Virtuous women
We know of good women from literature, legend, coins and statues but, above all, from the many epitaphs that have survived from Roman Italy - such as the following, concerning 'Claudia'.
'Stranger, my message is short. Stop and read it. This is the unlovely tomb of a lovely woman. Her parents gave her the name Claudia. She loved her husband with all her heart. She bore two children, one of whom she left on earth, the other beneath it. She had a pleasing way of talking and walking. She tended the house and worked wool. I have said my piece. Go your way.' (Corpus of Latin Inscriptions, CIL 6.15346)
Bereaved Romans often praised their mothers, wives and daughters on their tombstones, although their words were usually much briefer than this famous epitaph from Italy in the late second century BC. Often, however, they did echo the key feminine virtues mentioned in the epitaph, those of affection, good housewifery and chastity. Wool work was very much a symbol of a good woman.

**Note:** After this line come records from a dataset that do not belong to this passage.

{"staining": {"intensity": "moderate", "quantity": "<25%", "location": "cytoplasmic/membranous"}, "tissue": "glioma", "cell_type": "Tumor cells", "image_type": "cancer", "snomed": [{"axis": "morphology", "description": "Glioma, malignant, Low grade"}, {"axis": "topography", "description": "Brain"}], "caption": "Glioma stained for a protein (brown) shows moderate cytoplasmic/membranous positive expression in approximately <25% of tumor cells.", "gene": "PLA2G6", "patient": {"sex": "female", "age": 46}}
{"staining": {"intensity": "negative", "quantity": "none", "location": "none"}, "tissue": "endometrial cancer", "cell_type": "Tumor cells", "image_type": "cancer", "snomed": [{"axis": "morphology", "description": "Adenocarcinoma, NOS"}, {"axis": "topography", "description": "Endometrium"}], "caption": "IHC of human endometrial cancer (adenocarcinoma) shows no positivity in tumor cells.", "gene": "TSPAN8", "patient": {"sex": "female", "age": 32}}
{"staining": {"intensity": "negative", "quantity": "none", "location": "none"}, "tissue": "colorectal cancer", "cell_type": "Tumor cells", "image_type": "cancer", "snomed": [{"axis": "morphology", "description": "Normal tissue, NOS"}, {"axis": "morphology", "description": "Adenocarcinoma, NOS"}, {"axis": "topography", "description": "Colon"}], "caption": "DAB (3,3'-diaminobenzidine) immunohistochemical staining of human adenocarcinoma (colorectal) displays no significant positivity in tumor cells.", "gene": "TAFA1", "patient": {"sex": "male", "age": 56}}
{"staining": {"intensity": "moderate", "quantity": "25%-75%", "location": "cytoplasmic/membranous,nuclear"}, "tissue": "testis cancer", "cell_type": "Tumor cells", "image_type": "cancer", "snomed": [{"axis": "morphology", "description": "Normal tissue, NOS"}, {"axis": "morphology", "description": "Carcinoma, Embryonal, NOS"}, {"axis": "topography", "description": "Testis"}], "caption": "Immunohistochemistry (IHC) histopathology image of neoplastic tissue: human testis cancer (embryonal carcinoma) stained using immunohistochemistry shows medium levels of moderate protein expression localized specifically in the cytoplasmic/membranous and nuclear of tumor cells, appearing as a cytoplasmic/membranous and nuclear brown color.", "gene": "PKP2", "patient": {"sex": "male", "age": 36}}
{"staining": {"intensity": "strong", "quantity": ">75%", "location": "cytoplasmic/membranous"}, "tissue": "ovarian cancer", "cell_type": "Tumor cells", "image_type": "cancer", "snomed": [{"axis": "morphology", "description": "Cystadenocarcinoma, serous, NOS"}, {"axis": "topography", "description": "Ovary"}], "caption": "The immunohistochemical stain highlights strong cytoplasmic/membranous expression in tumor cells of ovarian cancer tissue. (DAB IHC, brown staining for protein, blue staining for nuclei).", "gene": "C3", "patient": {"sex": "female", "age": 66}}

'Augustus instigated the practice of holding up the women of the imperial family as inspiring models of virtuous womanhood ...'
Every Roman schoolchild also learned the story of another good woman, Lucretia, who attracted the unwelcome attentions of a tyrant by her beauty and her domestic industry (working late at night at the loom). Her rape and subsequent suicide was said to be the origin of the Roman revolt against the Etruscan monarchy, and the foundation of the Roman Republic in 509 BC. The story is told by the historian Livy in his first book (late first century BC).
Augustus instigated the practice of holding up the women of the imperial family as inspiring models of virtuous womanhood in the first century AD. Later emperors carried it further and in the second century AD empresses such as Sabina (wife of the emperor Trajan) were depicted as embodying, for example, pietas (family feeling).
Faustina the younger, wife of Marcus Aurelius, often featured on coins symbolising various virtues, while Marcus's daughter-in-law, Lucilla, was particularly associated with modesty.
Letters and epitaphs tell of the particular grief of Roman parents if a girl died before marriage - and they seem truly to have delighted in their living daughters. The first and second century writer Pliny the Younger (Letter 5.16) paints a touching portrait of his friend's daughter, Minicia Marcella, who died at the age of 13.